Collected data
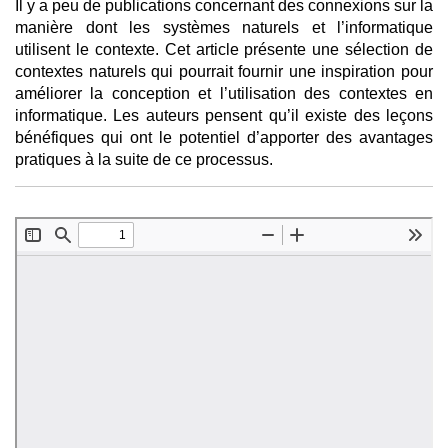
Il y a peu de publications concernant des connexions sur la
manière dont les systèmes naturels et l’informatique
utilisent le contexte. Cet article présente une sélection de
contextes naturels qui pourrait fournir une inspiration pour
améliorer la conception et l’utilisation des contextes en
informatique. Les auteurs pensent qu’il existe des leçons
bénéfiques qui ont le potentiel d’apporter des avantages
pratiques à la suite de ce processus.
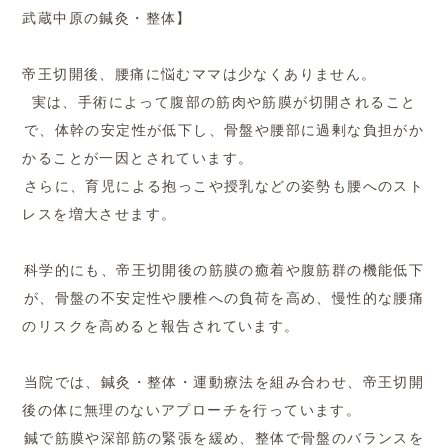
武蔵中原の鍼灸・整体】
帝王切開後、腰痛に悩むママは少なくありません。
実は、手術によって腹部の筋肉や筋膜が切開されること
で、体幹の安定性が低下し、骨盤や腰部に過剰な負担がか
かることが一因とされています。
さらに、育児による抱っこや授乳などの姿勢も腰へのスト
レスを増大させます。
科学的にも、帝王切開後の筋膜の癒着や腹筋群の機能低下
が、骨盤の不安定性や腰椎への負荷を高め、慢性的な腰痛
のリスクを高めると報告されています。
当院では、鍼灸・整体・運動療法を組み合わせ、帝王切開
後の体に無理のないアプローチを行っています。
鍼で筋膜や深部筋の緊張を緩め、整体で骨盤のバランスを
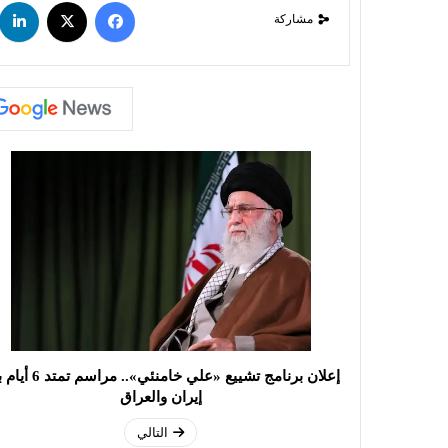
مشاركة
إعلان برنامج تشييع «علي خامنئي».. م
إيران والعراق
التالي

* * *

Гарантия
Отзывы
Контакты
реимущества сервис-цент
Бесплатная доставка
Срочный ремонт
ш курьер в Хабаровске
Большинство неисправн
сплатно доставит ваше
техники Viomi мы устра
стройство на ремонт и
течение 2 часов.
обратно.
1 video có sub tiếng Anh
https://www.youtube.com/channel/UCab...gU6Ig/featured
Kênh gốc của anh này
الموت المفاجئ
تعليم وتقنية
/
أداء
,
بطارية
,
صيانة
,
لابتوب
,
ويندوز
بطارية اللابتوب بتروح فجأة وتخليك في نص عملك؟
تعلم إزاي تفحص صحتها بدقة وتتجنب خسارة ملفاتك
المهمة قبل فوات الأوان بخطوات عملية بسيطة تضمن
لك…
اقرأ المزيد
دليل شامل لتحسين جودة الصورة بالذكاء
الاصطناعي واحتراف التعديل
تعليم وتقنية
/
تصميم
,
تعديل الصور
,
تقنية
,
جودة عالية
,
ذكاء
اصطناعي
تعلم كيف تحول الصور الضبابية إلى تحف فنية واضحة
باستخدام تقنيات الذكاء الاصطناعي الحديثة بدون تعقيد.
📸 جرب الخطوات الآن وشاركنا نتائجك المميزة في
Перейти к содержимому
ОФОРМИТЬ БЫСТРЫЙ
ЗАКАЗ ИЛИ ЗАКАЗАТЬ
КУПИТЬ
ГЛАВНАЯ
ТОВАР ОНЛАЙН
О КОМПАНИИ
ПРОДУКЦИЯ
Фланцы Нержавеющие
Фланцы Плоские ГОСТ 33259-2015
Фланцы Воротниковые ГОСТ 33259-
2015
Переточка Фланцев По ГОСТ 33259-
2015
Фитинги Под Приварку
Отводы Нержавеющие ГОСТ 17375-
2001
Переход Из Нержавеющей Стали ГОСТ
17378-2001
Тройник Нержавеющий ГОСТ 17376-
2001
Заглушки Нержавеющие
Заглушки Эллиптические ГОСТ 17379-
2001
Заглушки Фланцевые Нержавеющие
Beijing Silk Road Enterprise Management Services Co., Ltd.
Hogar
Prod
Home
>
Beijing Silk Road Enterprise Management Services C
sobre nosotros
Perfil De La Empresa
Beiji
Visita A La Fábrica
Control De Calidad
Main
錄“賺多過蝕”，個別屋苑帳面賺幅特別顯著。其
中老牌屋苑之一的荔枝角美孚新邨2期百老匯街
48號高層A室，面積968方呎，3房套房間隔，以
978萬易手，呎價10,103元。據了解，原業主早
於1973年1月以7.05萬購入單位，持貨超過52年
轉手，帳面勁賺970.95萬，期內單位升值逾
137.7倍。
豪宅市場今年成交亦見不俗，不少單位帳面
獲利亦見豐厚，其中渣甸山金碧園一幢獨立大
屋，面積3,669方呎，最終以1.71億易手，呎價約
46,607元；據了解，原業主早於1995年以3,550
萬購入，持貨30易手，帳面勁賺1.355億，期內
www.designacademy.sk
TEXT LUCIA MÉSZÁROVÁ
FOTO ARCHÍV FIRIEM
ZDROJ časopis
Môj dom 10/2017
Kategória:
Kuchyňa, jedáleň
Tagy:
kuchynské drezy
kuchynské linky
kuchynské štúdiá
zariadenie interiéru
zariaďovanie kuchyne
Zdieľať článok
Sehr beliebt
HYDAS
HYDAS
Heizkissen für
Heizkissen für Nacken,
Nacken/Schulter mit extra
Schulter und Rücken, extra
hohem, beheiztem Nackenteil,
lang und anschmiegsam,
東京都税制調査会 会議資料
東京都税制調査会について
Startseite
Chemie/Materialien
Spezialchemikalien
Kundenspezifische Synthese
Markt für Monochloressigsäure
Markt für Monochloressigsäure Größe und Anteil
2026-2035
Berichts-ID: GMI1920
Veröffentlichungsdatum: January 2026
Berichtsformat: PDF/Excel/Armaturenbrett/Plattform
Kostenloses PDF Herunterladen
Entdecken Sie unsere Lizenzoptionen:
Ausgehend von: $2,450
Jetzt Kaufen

- _PROBLEM REQUIREMENTS_
Identify the lines of the data that contain the word "تعلم". Copy each of them.

- _ANSWER BELOW_
تعلم إزاي تفحص صحتها بدقة وتتجنب خسارة ملفاتك
تعلم كيف تحول الصور الضبابية إلى تحف فنية واضحة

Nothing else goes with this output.